We've been reporting for the past few weeks that the massive flooding that the people of Thailand are experiencing is also interfering with the production of PC hard drives. Many companies have shut down their hard drive production facilities and it doesn't look like they will be back up and running for some time. As a result, shortages of hard drives are becoming commonplace and prices of the ones that are available have skyrocketed in the last few weeks.
Now a new report in the New York Times speculates that the shortages could pose a severe threat to the entire infrastructure of the Internet itself. Companies like Microsoft, Apple, Google, Amazon and others depend on large data centers to handle cloud computing services and other tasks. Those data centers depend on hard drives to run their servers and store the massive amounts of data uploaded by users every day. Demand for cloud computing services continues to grow but the recent hard drive shortages could prevent some companies from scaling their services as required.
John Monroe, a research vice president at the research firm Gartner, claims that if a company like Facebook cannot get enough hard drives for its data centers, it could affect their user base as a whole. He states, "You really can’t grow and expand the Internet without the expansion of storage hard drives.
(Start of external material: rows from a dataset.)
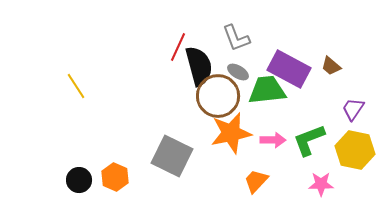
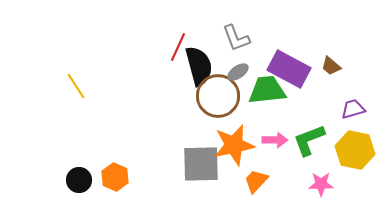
gray ellipse: rotated 65 degrees counterclockwise
purple trapezoid: rotated 40 degrees clockwise
orange star: moved 3 px right, 12 px down
pink arrow: moved 2 px right
gray square: moved 29 px right, 8 px down; rotated 27 degrees counterclockwise
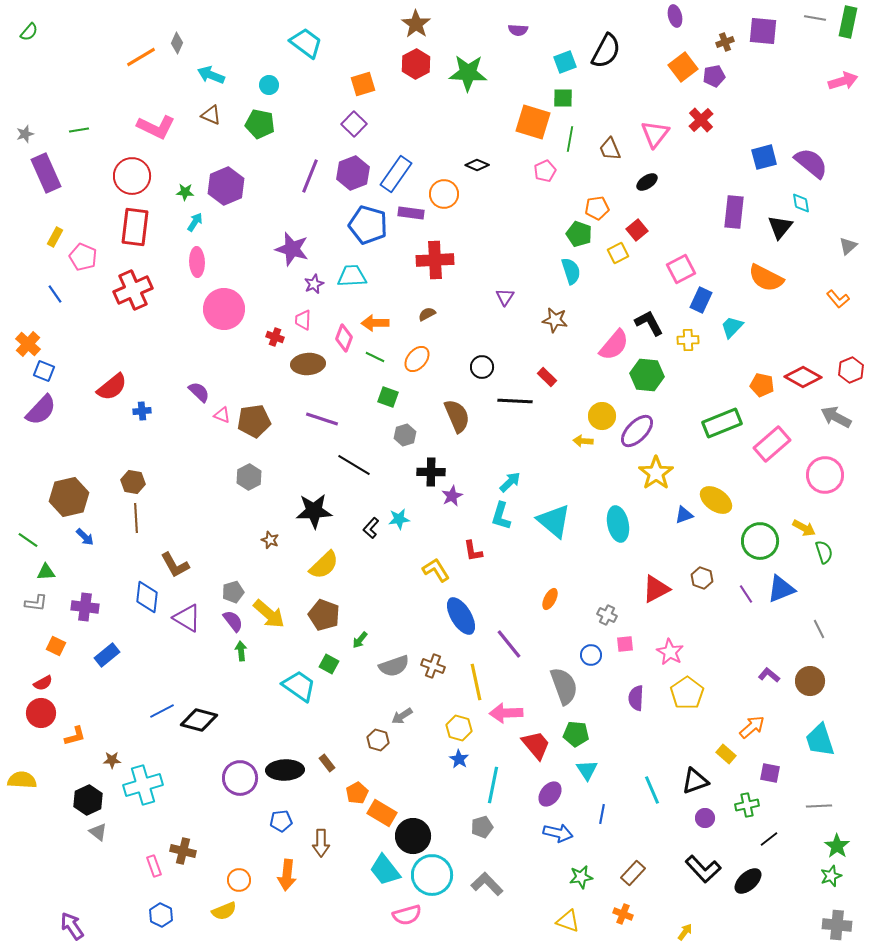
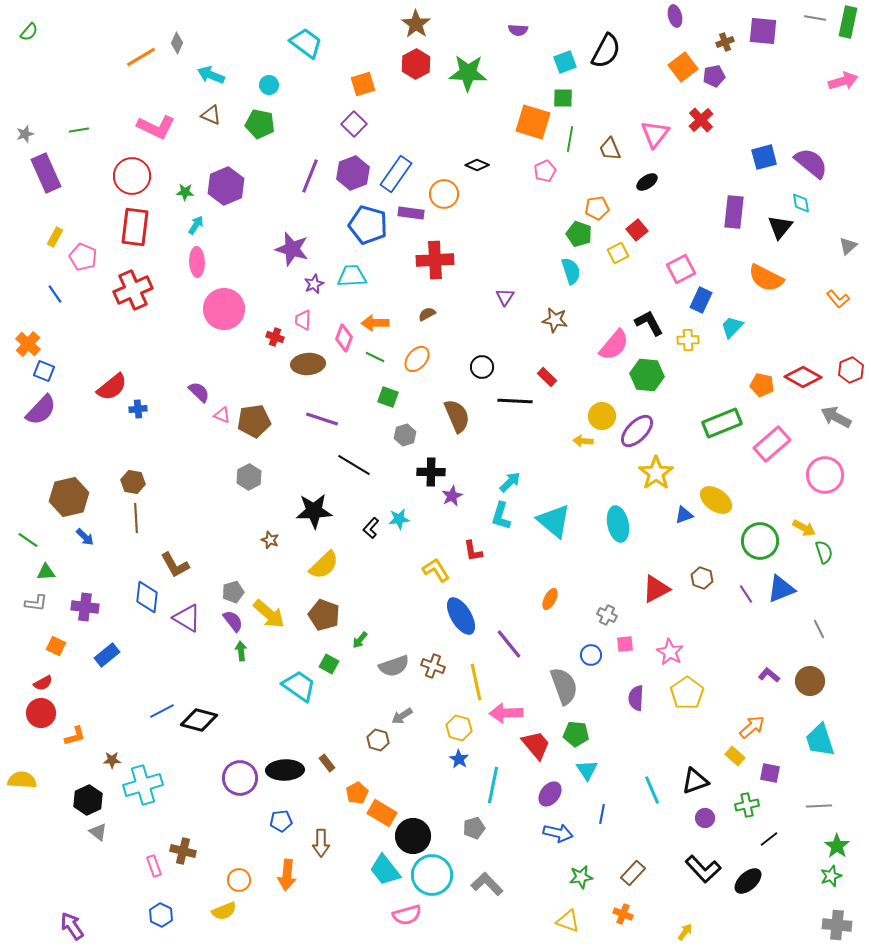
cyan arrow at (195, 222): moved 1 px right, 3 px down
blue cross at (142, 411): moved 4 px left, 2 px up
yellow rectangle at (726, 754): moved 9 px right, 2 px down
gray pentagon at (482, 827): moved 8 px left, 1 px down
There are an awful a lot of ramifying impacts that are being incompletely considered here."
At the moment, current estimates are that for the next two quarters, 50 million less PC hard drives units will be shipped worldwide, although Monroe claims that all hard drive inventories could be "sucked dry" by the first quarter of 2012. If true, it could pose some very serious problems for the tech industry, and for the world's economy in general.